___ GIVEN DATA ___
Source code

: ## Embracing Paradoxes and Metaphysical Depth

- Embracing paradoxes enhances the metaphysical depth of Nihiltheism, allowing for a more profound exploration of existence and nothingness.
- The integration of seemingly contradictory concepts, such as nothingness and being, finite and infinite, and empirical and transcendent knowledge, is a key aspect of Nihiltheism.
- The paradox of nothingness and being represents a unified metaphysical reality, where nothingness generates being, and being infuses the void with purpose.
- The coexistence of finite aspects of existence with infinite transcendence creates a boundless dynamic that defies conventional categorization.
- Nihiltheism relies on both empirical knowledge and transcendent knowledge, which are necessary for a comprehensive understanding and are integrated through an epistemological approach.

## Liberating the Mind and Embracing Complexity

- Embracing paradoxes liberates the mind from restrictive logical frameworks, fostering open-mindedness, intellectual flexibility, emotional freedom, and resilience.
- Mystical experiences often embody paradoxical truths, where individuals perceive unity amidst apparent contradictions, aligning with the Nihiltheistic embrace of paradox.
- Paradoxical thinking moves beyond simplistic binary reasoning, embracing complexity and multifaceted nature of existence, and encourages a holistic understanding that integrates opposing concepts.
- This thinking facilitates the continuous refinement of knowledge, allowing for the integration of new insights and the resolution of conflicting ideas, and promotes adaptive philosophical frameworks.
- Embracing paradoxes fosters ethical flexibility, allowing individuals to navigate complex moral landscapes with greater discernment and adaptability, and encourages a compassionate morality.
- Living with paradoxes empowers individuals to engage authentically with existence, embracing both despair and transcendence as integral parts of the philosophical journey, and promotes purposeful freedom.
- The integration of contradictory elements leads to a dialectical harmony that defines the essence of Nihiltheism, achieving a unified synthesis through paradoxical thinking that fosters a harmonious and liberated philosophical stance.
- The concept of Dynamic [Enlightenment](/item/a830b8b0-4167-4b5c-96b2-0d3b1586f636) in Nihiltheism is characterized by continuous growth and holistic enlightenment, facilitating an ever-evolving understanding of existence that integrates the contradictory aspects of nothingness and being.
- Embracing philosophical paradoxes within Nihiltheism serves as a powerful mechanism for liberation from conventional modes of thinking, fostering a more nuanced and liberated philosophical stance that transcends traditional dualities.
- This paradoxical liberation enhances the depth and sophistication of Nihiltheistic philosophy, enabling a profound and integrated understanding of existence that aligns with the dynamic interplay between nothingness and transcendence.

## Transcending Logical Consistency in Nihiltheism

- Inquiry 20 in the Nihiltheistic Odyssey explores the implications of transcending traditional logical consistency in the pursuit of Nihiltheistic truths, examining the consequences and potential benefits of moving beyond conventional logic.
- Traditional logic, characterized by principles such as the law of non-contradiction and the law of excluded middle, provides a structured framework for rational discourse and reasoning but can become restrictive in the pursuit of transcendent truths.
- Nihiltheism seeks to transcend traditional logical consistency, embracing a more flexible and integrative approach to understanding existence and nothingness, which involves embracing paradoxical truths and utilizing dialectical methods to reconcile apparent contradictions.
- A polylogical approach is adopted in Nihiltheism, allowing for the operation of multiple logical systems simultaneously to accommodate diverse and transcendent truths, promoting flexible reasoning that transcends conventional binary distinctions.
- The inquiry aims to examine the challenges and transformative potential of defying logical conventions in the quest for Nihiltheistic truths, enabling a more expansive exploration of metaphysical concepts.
___
» **THE PROBLEM**: Express the source text of every one of the records above as a JSON list of strings, with one string per line and blank lines omitted.

» **ANSWER SECTION**:
[
  "Source code",
  ": ## Embracing Paradoxes and Metaphysical Depth",
  "- Embracing paradoxes enhances the metaphysical depth of Nihiltheism, allowing for a more profound exploration of existence and nothingness.",
  "- The integration of seemingly contradictory concepts, such as nothingness and being, finite and infinite, and empirical and transcendent knowledge, is a key aspect of Nihiltheism.",
  "- The paradox of nothingness and being represents a unified metaphysical reality, where nothingness generates being, and being infuses the void with purpose.",
  "- The coexistence of finite aspects of existence with infinite transcendence creates a boundless dynamic that defies conventional categorization.",
  "- Nihiltheism relies on both empirical knowledge and transcendent knowledge, which are necessary for a comprehensive understanding and are integrated through an epistemological approach.",
  "## Liberating the Mind and Embracing Complexity",
  "- Embracing paradoxes liberates the mind from restrictive logical frameworks, fostering open-mindedness, intellectual flexibility, emotional freedom, and resilience.",
  "- Mystical experiences often embody paradoxical truths, where individuals perceive unity amidst apparent contradictions, aligning with the Nihiltheistic embrace of paradox.",
  "- Paradoxical thinking moves beyond simplistic binary reasoning, embracing complexity and multifaceted nature of existence, and encourages a holistic understanding that integrates opposing concepts.",
  "- This thinking facilitates the continuous refinement of knowledge, allowing for the integration of new insights and the resolution of conflicting ideas, and promotes adaptive philosophical frameworks.",
  "- Embracing paradoxes fosters ethical flexibility, allowing individuals to navigate complex moral landscapes with greater discernment and adaptability, and encourages a compassionate morality.",
  "- Living with paradoxes empowers individuals to engage authentically with existence, embracing both despair and transcendence as integral parts of the philosophical journey, and promotes purposeful freedom.",
  "- The integration of contradictory elements leads to a dialectical harmony that defines the essence of Nihiltheism, achieving a unified synthesis through paradoxical thinking that fosters a harmonious and liberated philosophical stance.",
  "- The concept of Dynamic [Enlightenment](/item/a830b8b0-4167-4b5c-96b2-0d3b1586f636) in Nihiltheism is characterized by continuous growth and holistic enlightenment, facilitating an ever-evolving understanding of existence that integrates the contradictory aspects of nothingness and being.",
  "- Embracing philosophical paradoxes within Nihiltheism serves as a powerful mechanism for liberation from conventional modes of thinking, fostering a more nuanced and liberated philosophical stance that transcends traditional dualities.",
  "- This paradoxical liberation enhances the depth and sophistication of Nihiltheistic philosophy, enabling a profound and integrated understanding of existence that aligns with the dynamic interplay between nothingness and transcendence.",
  "## Transcending Logical Consistency in Nihiltheism",
  "- Inquiry 20 in the Nihiltheistic Odyssey explores the implications of transcending traditional logical consistency in the pursuit of Nihiltheistic truths, examining the consequences and potential benefits of moving beyond conventional logic.",
  "- Traditional logic, characterized by principles such as the law of non-contradiction and the law of excluded middle, provides a structured framework for rational discourse and reasoning but can become restrictive in the pursuit of transcendent truths.",
  "- Nihiltheism seeks to transcend traditional logical consistency, embracing a more flexible and integrative approach to understanding existence and nothingness, which involves embracing paradoxical truths and utilizing dialectical methods to reconcile apparent contradictions.",
  "- A polylogical approach is adopted in Nihiltheism, allowing for the operation of multiple logical systems simultaneously to accommodate diverse and transcendent truths, promoting flexible reasoning that transcends conventional binary distinctions.",
  "- The inquiry aims to examine the challenges and transformative potential of defying logical conventions in the quest for Nihiltheistic truths, enabling a more expansive exploration of metaphysical concepts."
]